De plus en plus d’entreprises et de particuliers se tournent vers le cloud, mais la sécurité reste encore le principal frein à son adoption. L’inquiétude la plus souvent exprimée porte sur la perte de contrôle de ses données, notamment si le fournisseur cloud (Cloud Service Provider, CSP) est étranger, comme c’est le cas pour les géants du cloud public Amazon (AWS), Microsoft (Azure), Google (GCP).
Les évènements redoutés sont multiples : saisie des données par le gouvernement américain (cf. Cloud Act, NSA), compromission du cloud par un état hostile (cf. cyberattaques venant de Russie ou Corée du Nord), atteinte à la confidentialité par le personnel du CSP, etc.
Cet article examine le cas d’usage le plus simple : le recours au cloud pour le stockage de fichiers, dans lequel le client consomme une offre SaaS de type « drive » (OneDrive, Google Drive, Dropbox) ou de type « stockage objet » (AWS S3, Azure Blob Storage).
Comment protéger la confidentialité des données face aux menaces évoquées ? La réponse repose naturellement sur le chiffrement, mais pas de n’importe quelle façon !
Examinons plusieurs alternatives, en ordre croissant de sécurité.

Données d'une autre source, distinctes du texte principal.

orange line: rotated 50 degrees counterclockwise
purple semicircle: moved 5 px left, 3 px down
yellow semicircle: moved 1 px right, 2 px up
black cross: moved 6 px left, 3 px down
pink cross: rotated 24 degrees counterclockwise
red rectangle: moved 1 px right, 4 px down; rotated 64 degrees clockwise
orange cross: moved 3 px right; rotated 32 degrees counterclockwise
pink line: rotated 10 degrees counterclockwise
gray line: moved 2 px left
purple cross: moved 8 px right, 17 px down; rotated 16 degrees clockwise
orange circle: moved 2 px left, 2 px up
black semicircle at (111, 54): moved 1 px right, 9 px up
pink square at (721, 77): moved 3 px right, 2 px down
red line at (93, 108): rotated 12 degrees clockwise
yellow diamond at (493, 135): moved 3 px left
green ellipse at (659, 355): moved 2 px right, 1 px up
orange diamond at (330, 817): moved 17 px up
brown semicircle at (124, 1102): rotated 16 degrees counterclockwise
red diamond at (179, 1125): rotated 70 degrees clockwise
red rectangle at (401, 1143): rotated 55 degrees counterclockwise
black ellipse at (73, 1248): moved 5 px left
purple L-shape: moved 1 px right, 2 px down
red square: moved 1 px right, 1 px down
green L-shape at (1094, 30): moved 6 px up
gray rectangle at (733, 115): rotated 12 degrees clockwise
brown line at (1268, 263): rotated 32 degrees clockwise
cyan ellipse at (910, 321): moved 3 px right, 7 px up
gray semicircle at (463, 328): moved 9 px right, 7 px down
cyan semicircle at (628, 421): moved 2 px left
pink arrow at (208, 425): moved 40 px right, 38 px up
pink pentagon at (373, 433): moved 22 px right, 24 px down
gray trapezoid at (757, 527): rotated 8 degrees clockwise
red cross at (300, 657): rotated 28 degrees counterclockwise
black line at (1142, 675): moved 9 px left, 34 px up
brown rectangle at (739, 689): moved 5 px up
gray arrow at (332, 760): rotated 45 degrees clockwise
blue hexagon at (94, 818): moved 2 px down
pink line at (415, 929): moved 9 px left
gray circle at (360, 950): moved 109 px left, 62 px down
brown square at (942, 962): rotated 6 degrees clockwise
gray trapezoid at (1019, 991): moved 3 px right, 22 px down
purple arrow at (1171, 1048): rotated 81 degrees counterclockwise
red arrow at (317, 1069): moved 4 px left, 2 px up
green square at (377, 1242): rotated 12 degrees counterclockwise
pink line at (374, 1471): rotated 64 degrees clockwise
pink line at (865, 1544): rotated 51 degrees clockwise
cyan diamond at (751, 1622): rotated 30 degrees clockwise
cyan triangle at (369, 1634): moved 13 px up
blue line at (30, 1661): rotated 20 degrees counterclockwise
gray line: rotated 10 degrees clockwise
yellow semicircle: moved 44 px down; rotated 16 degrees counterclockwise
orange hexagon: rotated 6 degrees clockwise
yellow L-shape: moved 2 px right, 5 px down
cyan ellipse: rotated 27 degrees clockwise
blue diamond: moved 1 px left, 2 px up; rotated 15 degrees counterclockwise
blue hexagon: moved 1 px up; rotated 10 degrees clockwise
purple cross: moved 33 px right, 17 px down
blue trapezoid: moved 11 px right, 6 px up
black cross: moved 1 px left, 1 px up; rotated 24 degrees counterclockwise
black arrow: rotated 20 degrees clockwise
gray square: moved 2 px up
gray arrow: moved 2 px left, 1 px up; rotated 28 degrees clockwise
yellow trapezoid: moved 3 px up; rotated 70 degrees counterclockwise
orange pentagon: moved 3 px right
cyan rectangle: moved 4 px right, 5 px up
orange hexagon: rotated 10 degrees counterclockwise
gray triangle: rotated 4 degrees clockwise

Données en clair : passons rapidement, cela n’offre aucune sécurité, ne serait-ce que face à un administrateur système curieux au sein du fournisseur.
Chiffrement côté serveur (Server Side Encryption, SSE) avec des clés de chiffrement gérées par le CSP : dans ce cas, l’hébergeur cloud chiffre lui-même les données avec ses propres clés au moment de les stocker, sans que l’utilisateur ait à faire autre chose que cocher une case (AWS), quand ce n’est pas activé d’office (Azure). Cela protège de certaines menaces basiques, comme la réutilisation des supports de stockage d’un client A pour un client B, ou le vol des disques dur dans un data center. Cependant, il est clair que, dans la mesure où le fournisseur gère les clés, cela n’apporte qu’une confiance limitée.
Chiffrement côté serveur (SSE) avec les clés de chiffrement fournies par le client : autrement mentionnée sous le nom de Bring Your Own Key (BYOK), cette méthode n’apporte pas à mon sens une vraie sécurité supplémentaire par rapport à la précédente. Certes, les CSPs déclarent dans ce cas qu’ils ne stockent pas les clés fournies par les clients, mais ils pourraient techniquement le faire s’ils le voulaient ou s’ils en étaient contraints.
Chiffrement côté client (Client Side Encryption, CSE) : connues aussi comme zero-knowledge, cette alternative est sans doute la plus sûre. Le client chiffre les données avec sa propre clé avant de les externaliser dans le cloud ; le CSP n’a à aucun moment la connaissance de cette clé. Dans ce cas, même un attaquant qui arriverait à compromettre l’intégralité d’un cloud, ne pourrait récupérer que des données chiffrées inintelligibles. La confidentialité des données est assurée tant que le endpoint du client n’est pas lui-même compromis.
Aucun doute, le chiffrement côté client est *la* solution pour protéger ses données dans le cloud.
Certains fournisseurs le proposent déjà, de façon gratuite ou payante : Sync, pCloud, Mega, Icedrive, SpiderOak. Notons que Icedrive ne fait même pas confiance à AES, qu’il considère suspect, lui préférant Twofish de Bruce Schneier.
Cela étant dit, le CSE ne décolle pas encore et se limite principalement au cas d’usage d’un backup vers le cloud. Pourquoi cela ?
Sa faiblesse est le revers de la médaille de sa force : vu que le serveur ne voit pas les données en clair, il n’est pas capable de les indexer et d’en extraire la valeur. Cela limite grandement les usages métier : même une simple recherche de mot-clé dans un fichier devient problématique côté serveur. L’indexation finit par être réalisée à travers un mirroring des données côté client, sur sa copie locale en clair, ce qui n’est pas vraiment dans l’esprit du cloud.
Sommes-nous donc obligés de sacrifier les performances de calcul des serveurs cloud, et réaliser le « heavy-lifting » côté client ?
Il semblerait que non, car de nouvelles techniques émergent, permettant au serveur de réaliser une recherche directement sur les données chiffrées. Une méthode très prometteuse est expliquée dans le papier téléchargeable sur [1] : elle se base sur la génération d’un index chiffré par le client, qui permet au serveur de restituer les documents correspondants, sans connaître ni leur contenu, ni même le mot-clé recherché.
Ces recherches vont sans doute continuer et nous donnent un réel espoir de pouvoir conjuguer la puissance du cloud avec la protection des données.